AROUND THE GREENS
Kaua'i's Shirai, 87, longtime teacher
By Bill Kwon
With the death of Toyo Shirai last Thursday at the age of 87, Hawai'i lost of one its golf Hall of Fame legends. Shirai's accomplishments were many:
- A first-rate golfer who played in two U.S. Opens.
- A golf instructor who patiently and kindly taught hundreds of youngsters including his three sons. Among his students were Guy Yamamoto, who won the 1994 national public links championship, and David Ishii, winner of the 1990 Hawaiian Open and one of Hawai'i's premier golfers who went on to become among the all-time career money leaders on the Japan tour.
- A high school golf coach at Kaua'i High.
- A head professional and superintendent, both at the same time, at the Wailua Golf Course on Kaua'i from 1946 to 1965.
- A self-taught golf course architect who turned Wailua into one of the top 10 municipal courses in America, according to Golf Digest, by designing the entire back nine and renovating some of the holes of the original nine-hole layout.
The United States Golf Association has been so enamored of Wailua that it selected the course to be site of three U.S. Men's Amateur Public Links Championships (1975, 1985 and 1996), the most of any venue in the 78-year history of that national event.

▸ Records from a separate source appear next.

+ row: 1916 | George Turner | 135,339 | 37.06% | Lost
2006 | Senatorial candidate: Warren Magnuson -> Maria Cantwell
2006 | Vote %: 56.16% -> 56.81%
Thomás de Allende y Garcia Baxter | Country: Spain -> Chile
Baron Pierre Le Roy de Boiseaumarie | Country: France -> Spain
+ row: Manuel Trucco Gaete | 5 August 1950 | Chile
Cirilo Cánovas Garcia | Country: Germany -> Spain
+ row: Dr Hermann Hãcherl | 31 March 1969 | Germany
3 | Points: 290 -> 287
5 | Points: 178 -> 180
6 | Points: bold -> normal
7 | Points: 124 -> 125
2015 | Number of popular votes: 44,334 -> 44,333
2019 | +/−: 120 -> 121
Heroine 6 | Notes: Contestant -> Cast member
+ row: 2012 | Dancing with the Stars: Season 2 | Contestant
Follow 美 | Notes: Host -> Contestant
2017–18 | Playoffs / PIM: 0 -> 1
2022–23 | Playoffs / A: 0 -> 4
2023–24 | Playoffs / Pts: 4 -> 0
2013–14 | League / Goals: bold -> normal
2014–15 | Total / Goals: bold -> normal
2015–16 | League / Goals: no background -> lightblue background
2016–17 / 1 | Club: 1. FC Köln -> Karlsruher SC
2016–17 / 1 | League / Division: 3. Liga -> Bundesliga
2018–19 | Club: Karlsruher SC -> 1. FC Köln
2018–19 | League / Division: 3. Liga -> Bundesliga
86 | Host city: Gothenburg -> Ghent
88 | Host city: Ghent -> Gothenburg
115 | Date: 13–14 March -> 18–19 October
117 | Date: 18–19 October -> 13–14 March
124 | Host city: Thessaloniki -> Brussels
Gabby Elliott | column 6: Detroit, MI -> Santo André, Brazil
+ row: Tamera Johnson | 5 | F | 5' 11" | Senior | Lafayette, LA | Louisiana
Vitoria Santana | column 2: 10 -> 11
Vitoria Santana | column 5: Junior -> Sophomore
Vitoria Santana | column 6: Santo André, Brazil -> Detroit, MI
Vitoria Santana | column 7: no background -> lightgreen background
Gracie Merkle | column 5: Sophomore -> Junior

Frank Hannigan, a former USGA executive director, said a claim can be made that Wailua is the finest publicly owned golf course in the United States, thanks to "Toyo Shirai, a man of exceptional talents and devotion to the game."
"Toyo did a heckuva job, and Wailua speaks for itself," added long-time friend Art Fujita.
Golf notwithstanding, Shirai's first priority always was his family.
"I guess I'm a true golf widow now," said his wife, Yoshie, who was at his bedside at home when he died peacefully nearly six years after he suffered a debilitating stroke. But she had never really been a golf widow in their 57 years of marriage.
She was Toyo's constant companion everywhere, including the years when his Kaua'i High School golf teams traveled to the other islands for competition. She was a "golf mom" to many of Kaua'i's top players including Ishii, Guy Yamamoto, George Yamamoto, Del-Marc Fujita, Deron Doi, Jonathan Ota and Tommy Hines looking after them, even to the point of making sure that they had only 14 clubs in their bags.
Yoshie, though, did not see her husband play in his two U.S. Opens 1948 at the Riviera Country Club in Los Angeles when Shirai and Guinea Kop became the first Asian Americans to compete in the national championship, and in 1949 at the Medinah Country Club near Chicago.
She had just given birth to their first child, Martha, when Shirai saw Ben Hogan win at Riviera.
When she retired after teaching 31 years at Farrington High School, Martha Shirai took piano instead of golf lessons. But she did try the game. "I still have my clubs in the closet," she said.
Her three brothers John, Sam and Arthur all played high school golf for their father.
"John was probably the best of the three," Yoshie said.
An Air Force retiree who now lives in Honolulu and works at Barbers Point, John Shirai represented Hawai'i along with Charlie Barenaba in the 1968 U.S. Junior Amateur at Brookline, Mass., qualifying for match play before losing in the second round. He also reached the 1976 Manoa Cup semifinals.
Sam Shirai still lives in Lihu'e, where he works for the State Department of Health. Arthur Shirai, an Air Force Academy graduate who served in Bosnia and Serbia, resides in Kent, Wash., and is a dispatcher for Alaska Airlines after retiring from the Air Force.
They were all like brothers to Ishii, who first took lessons at the age of 5 from Shirai.
"I used to spend most of my time during the summers and weekends at Wailua with (Shirai)," Ishii said, from Japan.
"Everybody on Kaua'i, anybody who ever golfed in Kaua'i, he helped. He was always available to talk about golf. His biggest thing was patience. He never lost his temper, never got angry. He was a real soft-spoken person," Ishii said.
The two kept in touch even when Ishii played for the NCAA champion University of Houston golf team.
"David would write Toyo letters five pages long," Yoshie said.
Guy Yamamoto, New Ewa Beach Golf Club's general manager and another of Shirai's Kaua'i High standout golfers, said, "As kids, we just knew him as Mr. Shirai, our coach and teacher. But as you grow older, you appreciate his accomplishments as you get to know more about him. They were huge. And he played in two U.S. Opens."
Playing at Riviera and Medinah gave Shirai some ideas on designing golf holes, according to Yoshie, who met her husband in 1946 when he took the job at Wailua after moving from the Waialae Country Club, where he rose from barefoot caddy to become an assistant pro.
Funeral services will be held Nov. 15, starting with visitation at 10 a.m. at the Lihu'e Christian Church.